L'écriture est très bonne, j'ai lu cette nouvelle avec beaucoup de plaisir. Par contre il reste un léger goût d'incertitude à la fin. Habituellement je ne suis pas très fan des récit qui ouvrent plusieurs hypothèses sans en valider une seul à la fin. Pour moi une histoire a un début et une fin claire. Ce n'est pas au lecteur de se la créer en choisissant entre plusieurs options ouvertes par l'écrivain.
Dans cette nouvelle, on a pas de réponse claire à la fin, mais suffisamment d'indice pour pouvoir se projeter sur la "vérité" de l'histoire. Je trouve que cette non-explication finale est bien gérée et ne m'a pas trop déranger pour le coup.

D'autre part, je n'agrée pas avec la thèse de la folie. Je suis plutôt d'accord avec la deuxième hypothèse de in-flight.

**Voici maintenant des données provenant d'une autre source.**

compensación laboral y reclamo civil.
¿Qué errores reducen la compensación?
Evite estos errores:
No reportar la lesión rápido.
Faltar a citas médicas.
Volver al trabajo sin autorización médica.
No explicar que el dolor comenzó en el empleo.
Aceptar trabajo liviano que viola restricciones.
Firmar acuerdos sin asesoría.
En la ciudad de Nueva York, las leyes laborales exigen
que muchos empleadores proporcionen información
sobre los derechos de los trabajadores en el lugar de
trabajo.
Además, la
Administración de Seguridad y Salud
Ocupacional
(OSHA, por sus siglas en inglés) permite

A mon avis le narrateur n'est pas fou, car d'une part comment expliqué que :
- il n'a plus de contact radio, le dernier message capté parle de catastrophes climatiques majeures,
- il reste seul plusieurs mois (Il n'a plus de ravitaillement et tourne sur le groupe électrogène),
- S'il était vraiment fou pourquoi se serait des hommes en jaune (combinaison de protection ?) qui seraient venus le chercher dans sa station météo ?
Je pourrais encore citer plusieurs indices, mais je ne crois pas que se soit très pertinent ici d'augmenter trop cette liste.

   papipoete   
28/3/2018
 a aimé ce texte 
Bien
bonjour Donaldo
Pendant quelques sorties au-dehors pour noter les relevés météo, j'ai accompagné le héros qui semblait tendre l'oreille au vent ... puis il s'est mis à parler à personne jusqu'à ce que les hommes en blanc l'entourent dans cette chambre aux murs blancs .
NB je ne suis pas féru de nouvelles, guère compétent et interprète ce dialogue, puis cet appel au secours à la brume, comme un monde dans lequel vit le héros entre camisole et neuroleptiques où contrairement à ce qu'il redoute, il ne risque plus rien .
j'aime bien le décompte des jours qui distille goute à goute sa dose de surprise, de doute, de peur et finalement de terreur .

   Donaldo75   
14/4/2018

   Pepito   
29/4/2018
Hello Donaldo, j'ai choppé cette nouvelle juste avant qu'elle n'atteigne la fin de liste. Bonne idée ! ^^

Rein à dire sur la "forme", on est porté par l'introspection du narrateur, ces jours qui s'écoulent et finissent par se perdre.

Pour le "fond", avoir affaire à un météorologue, forcément en contact avec le monde extérieur, m'a un peu gêné au début. Je voyais mieux un anachorète dans le rôle. Mais cela est vite passé et je me suis laissé entraîné par le récit.

J'ai pensé à "La jetée" de Chris Marker, l'ambiance surement. ^^

Un très bon texte.

   Andre48   
1/6/2018
Bonjour Donaldo.
J’ai aimé beaucoup ce texte sous forme de journal, à la chronologie qui s’effiloche. Le style simple correspond bien au personnage. La brume réelle ou celle qui l’affecte dans son psychisme, pour moi, représente sa perte avec le monde dit réel, dit normal.
L’aggravation de sa situation du monde terrestre telle qu’il la raconte n’est peut-être pas réelle. Il s’imagine des catastrophes touchant surtout ‘les autres’.
Les bonnes intentions de la société ne le sauveront pas. Sa folie lui laisse assez de lucidité pour voir l’inquiétude des gens ‘normaux’ face à la fin, le retour aux quatre éléments.
Merci

   Sylvaine   
17/7/2018
 a aimé ce texte 
Passionnément
Très beau texte, où la science-fiction proprement dite se fait discrète, allusive, pour laisser la première place à la magie de l'étrangeté. La progression est habile et crée peu à peu chez le lecteur une attente envoûtante qui amène la chute avec une sorte d'évidence poétique. Contrairement à beaucoup de nouvelles SF où les considérations technologiques se font encombrantes et trop prosaïques, on glisse ici dans un univers où règne la présence primordiale des éléments et où l'on rejoint le mythe. Bravo.